Los profesores universitarios, que deben contar con estudios de cuarto nivel, se encuentran por debajo de la línea de la pobreza, de acuerdo con los estándares de Naciones Unidas. Esta fija en dos dólares diarios el ingreso mínimo, es decir, sesenta dólares al mes. La élite intelectual peor remunerada del mundo.
Luego de largas reuniones entre los dirigentes sindicales de los profesores, los empleados y los obreros, amplias consultas a las bases sociales y discusiones en asambleas, el comando intergremial que agrupa a todos los sectores universitarios le presentó al Ejecutivo un proyecto de contratación colectiva que incluye un aumento porcentual significativo de los sueldos y salarios.
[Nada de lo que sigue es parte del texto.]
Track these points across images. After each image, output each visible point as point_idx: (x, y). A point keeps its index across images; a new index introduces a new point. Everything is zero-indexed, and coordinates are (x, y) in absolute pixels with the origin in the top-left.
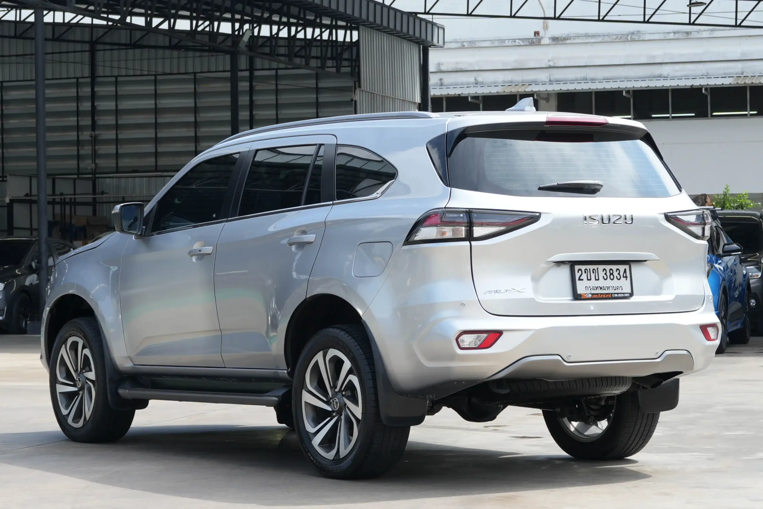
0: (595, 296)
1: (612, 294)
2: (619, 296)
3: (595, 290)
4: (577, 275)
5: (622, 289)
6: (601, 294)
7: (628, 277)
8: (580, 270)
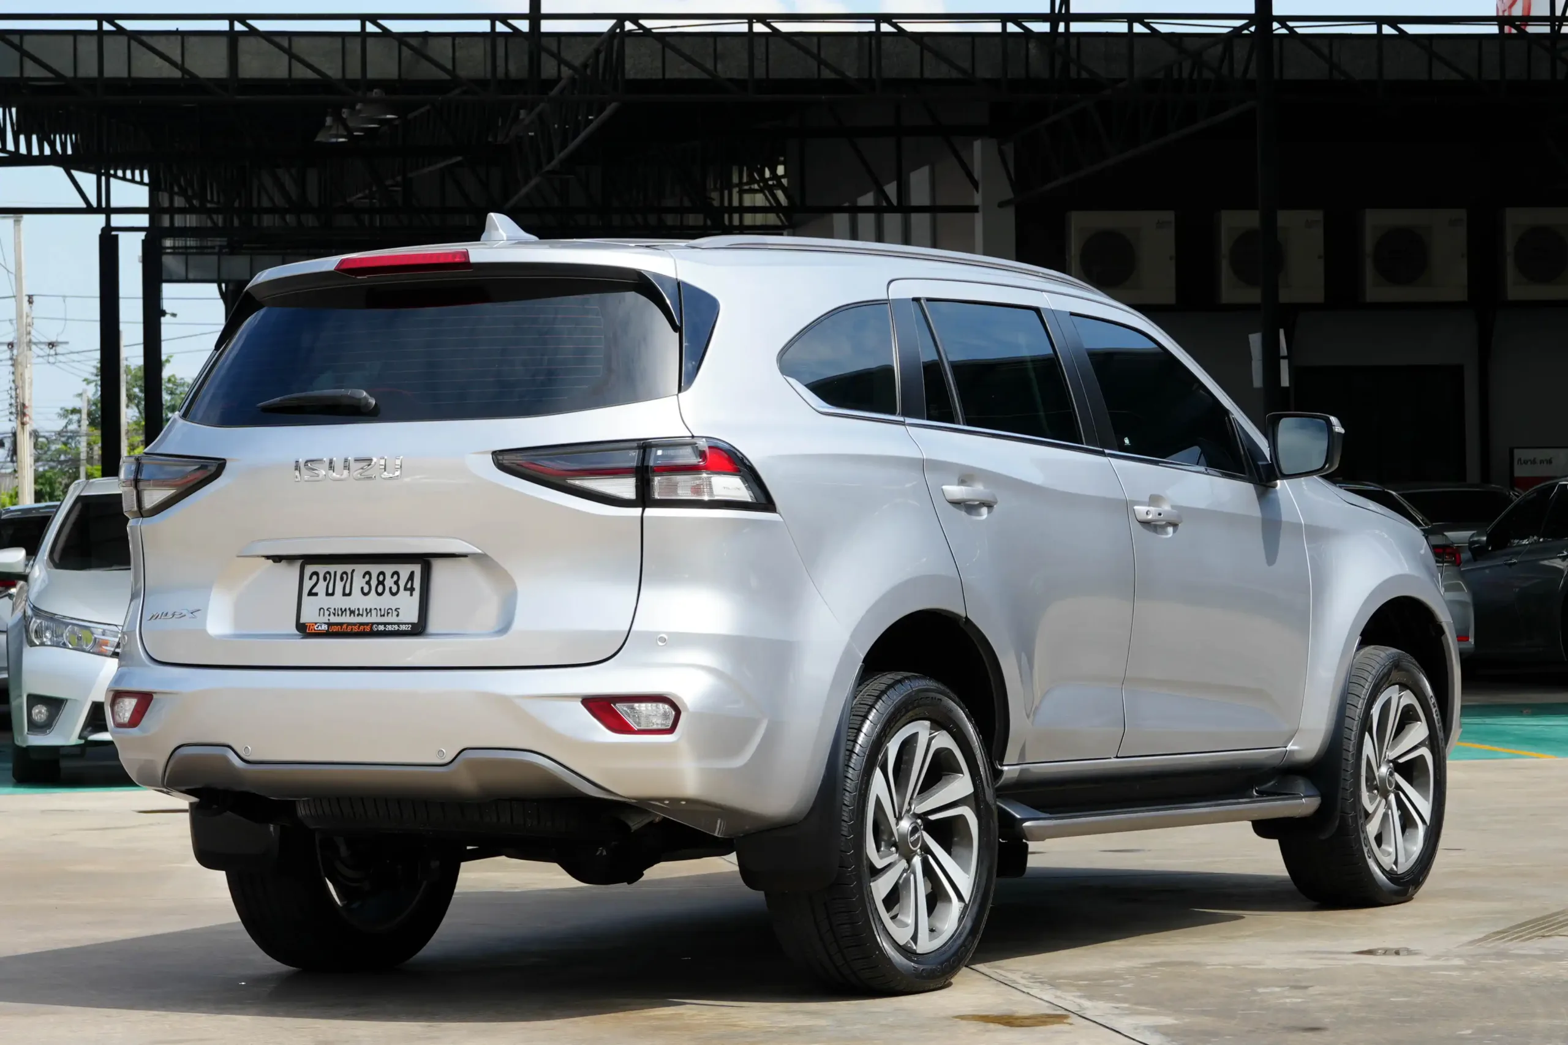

En medio de una escalada de precios tan voraz como la existente, no hay porcentaje de incremento que pueda detener la caída del ingreso real. La inflación erosiona cualquier elevación porcentual, por elevada que esta sea. Sin embargo, había que proponerle una fórmula al Ejecutivo, y eso fue lo que hicieron los diferentes gremios.
La respuesta del Gobierno ha sido la de siempre: el desprecio y la arrogancia. El ministro de Educación Universitaria, Manuel Fernández, se ha negado a discutir la proposición de los universitarios. Las razones que esgrime se desconocen, pero son presumibles: trata de descalificar y debilitar el liderazgo.
El Gobierno busca que los universitarios se humillen y además lo hagan con una enorme sonrisa en los labios, convencidos de que la ruina representa la mejor manera de contribuir con el proceso revolucionario. Este régimen -que subsidia la decadente tiranía de los hermanos Castro, que adquirió bonos basura argentinos para impedir la quiebra de la pareja Kirchner, que le compra armas inútiles e innecesarias a Putin y les entrega el futuro a los chinos- se niega a discutir con los gremios un contrato colectivo que solo servirá para paliar un poco y de forma temporal la grave situación económica de los universitarios.
¿Por qué tanto odio? Porque las universidades autónomas no han sido, ni serán, una pieza del engranaje totalitario que ha tratado de construir el chavismo desde hace casi dos décadas. En estas casas de estudio se ha defendido la autonomía académica, la libertad de cátedra, el pensamiento crítico, la investigación científica independiente, la meritocracia (entre los profesores no existe el aumento por antigüedad, sino por la defensa de trabajos de ascenso), el perfil específico de cada sector, se ha combatido la paridad del voto. Los universitarios se han opuesto a todo lo que representa el pensamiento único, el culto a la personalidad del caudillo, la imposición del socialismo, la conversión de las casas de estudio en la prolongación de un municipio chavista. La defensa de la independencia ha resultado costosa. El presupuesto ha sido el mismo durante siete años. La inflación lo ha devorado. No se contemplan los recursos para la reposición de cargos. Los laboratorios no pueden adquirir nuevos instrumentos, ni mantener los existentes.
Para los universitarios el enfrentamiento contra el régimen ya no constituye una opción, sino una forma de sobrevivencia: o se lucha contra una camarilla que busca aniquilar la Universidad o hay que abandonar esos centros de enseñanza para dedicarse a otra actividad. Los universitarios no propician ni desean la huelga, pero el Gobierno no deja otra alternativa.